“Calço, terna, saio, camiseto, vestida, cueco, bluso
Meio, sandálio, calcinho, cinta, sapata, casaca, luvo
[…] Liberal gerou”
(Arnaldo Antunes, “Macha, fêmeo”)
No último domingo de 2014, estive na Feira de Artesanato do centro de BH. Uma das primeiras coisas que ouvi foi um expositor negociando com uma cliente: “Pagando em dinheiro é R$ 10. No cartão é R$ 13”.
A lei diz que não é permitida a diferenciação de preços para pagamento em dinheiro ou com cartão, mas essa determinação tem sido cada vez mais desrespeitada. Antes, apenas pequenos comerciantes, geralmente no interior ou nos shopping centers populares, concediam descontos para pagamento em dinheiro. Agora vemos esta prática em cada vez mais – e mais sofisticados – estabelecimentos.
O que diz a lei sobre diferenciação de preços?
Em agosto de 2014, o Senado aprovou um projeto que permite a diferenciação dos preços. Desde então, não vi nenhuma notícia mais nova sobre o tema, então creio que o projeto esteja parado na Câmara. Eu não sou adepto do pensamento econômico liberal – acho que o Estado deve intervir na economia para evitar a concentração de renda e a formação de oligopólios –, mas, neste caso, considero que a desregulamentação joga a favor do consumidor.

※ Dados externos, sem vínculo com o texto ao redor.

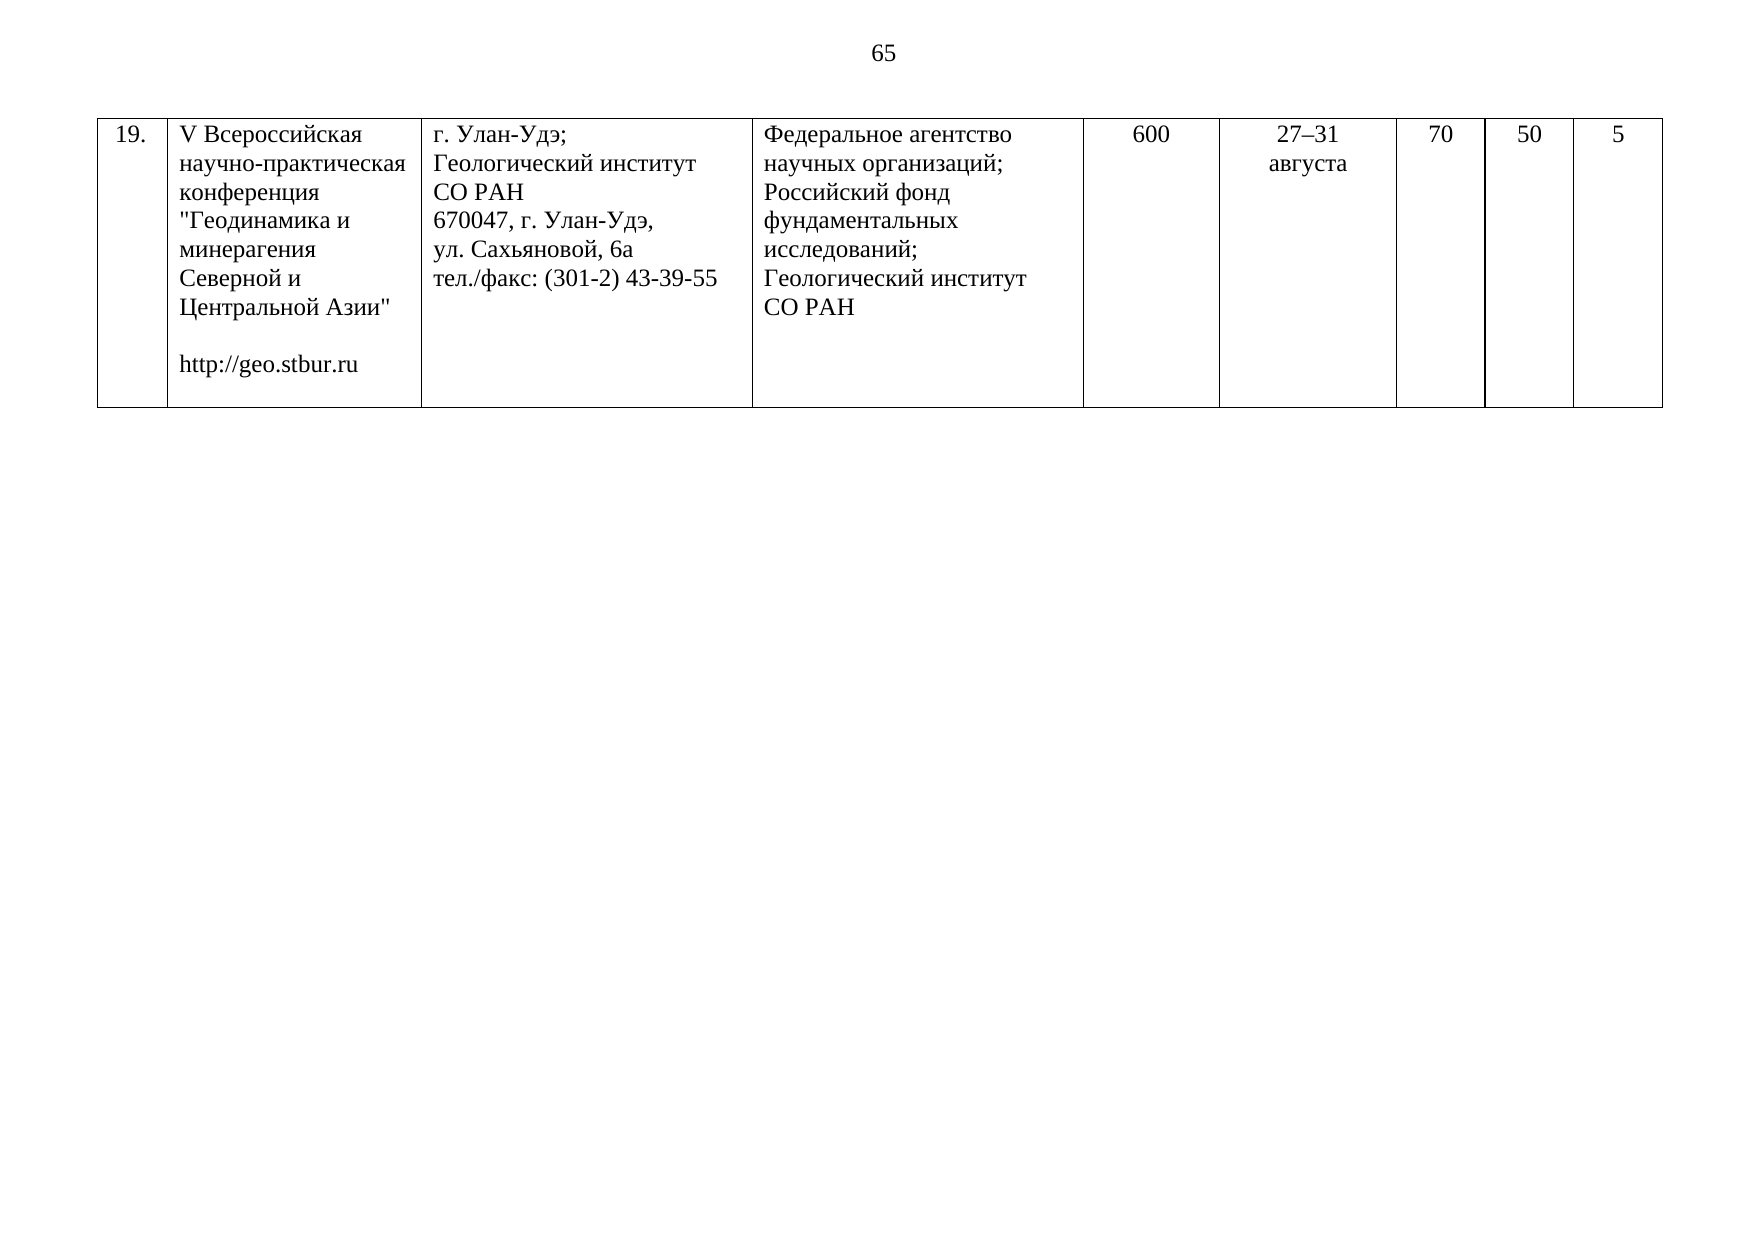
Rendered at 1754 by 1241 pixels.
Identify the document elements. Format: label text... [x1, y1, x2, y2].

table_cell 50 [1486, 119, 1573, 407]
table_cell 70 [1397, 119, 1484, 407]
table_cell Федеральное агентство научных организаций; Российский фонд фундаментальных исследований; Геологический институт СО РАН [753, 119, 1083, 407]
table_cell [98, 119, 167, 407]
table_cell 5 [1574, 119, 1662, 407]
table_cell 27–31 августа [1220, 119, 1396, 407]
table_cell г. Улан-Удэ; Геологический институт СО РАН 670047, г. Улан-Удэ, ул. Сахьяновой, 6а тел./факс: (301-2) 43-39-55 [422, 119, 752, 407]
table_cell 600 [1084, 119, 1219, 407]
table_cell V Всероссийская научно-практическая конференция "Геодинамика и минерагения Северной и Центральной Азии" http://geo.stbur.ru [168, 119, 421, 407]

Afinal, a vantagem financeira possivelmente fará com que menos compras sejam feitas usando o cartão, o que pode levar as operadoras a diminuírem as taxas cobradas dos comerciantes. Com isso, no médio prazo, os preços para pagamento com cartão tenderiam a cair, reequilibrando-se com os preços do pagamento em dinheiro. Ok, este é um pensamento liberal tão redondinho que chega a ser ingênuo – meus amigos antiliberais que me perdoem.
Para ilustrar, vamos a um exemplo prático. Suponhamos que um consumidor tenha um dinheirinho guardado na poupança e deseje comprar um celular. A poupança rende 0,5% ao mês. Nesse cenário, se ele pensa em comprar com cartão, pagando de uma só vez, 30 dias depois da compra, um desconto de 0,6% para pagamento em dinheiro já tornaria vantajoso que ele fizesse um saque na poupança e comprasse à vista. Além disso, se optar por parcelar em 6 vezes, um desconto de 2% já compensaria tirar o dinheiro da poupança. E o que vemos no comércio são descontos ainda mais atraentes. Portanto, é possível afirmar que quase sempre o desconto para pagamento em dinheiro é vantajoso.
Conclusão: o cartão de crédito ainda vale a pena?
Outro ponto importante se refere às restrições a vendas com cartão. Quem fuma sabe que muitos estabelecimentos só vendem cigarros com pagamento em dinheiro. Essa prática é considerada abusiva pelo Procon e tem gerado multas aos comerciantes. Ainda assim, sou contra esse tipo de proibição, e pelo mesmo motivo. Acho que a lei atual joga a favor das operadoras. Portanto, permitir que os comerciantes se recusem a vender certos produtos com cartão, ou que estabeleçam limites mínimos para as vendas, pode fazer com que as operadoras se mexam.
Da minha parte, utilizo muito meu cartão de crédito. Como controlo meus gastos e não levo sustos com a fatura, acho que o cartão só tem vantagens, como o prazo, a segurança, a praticidade e a riqueza nas informações sobre meu consumo. No entanto, caso torne-se realidade a permissão dos descontos para pagamento em dinheiro, o cartão passa a ter uma grave desvantagem: o preço. Nesse caso, não terei dúvida: passarei a usar mais o dinheiro.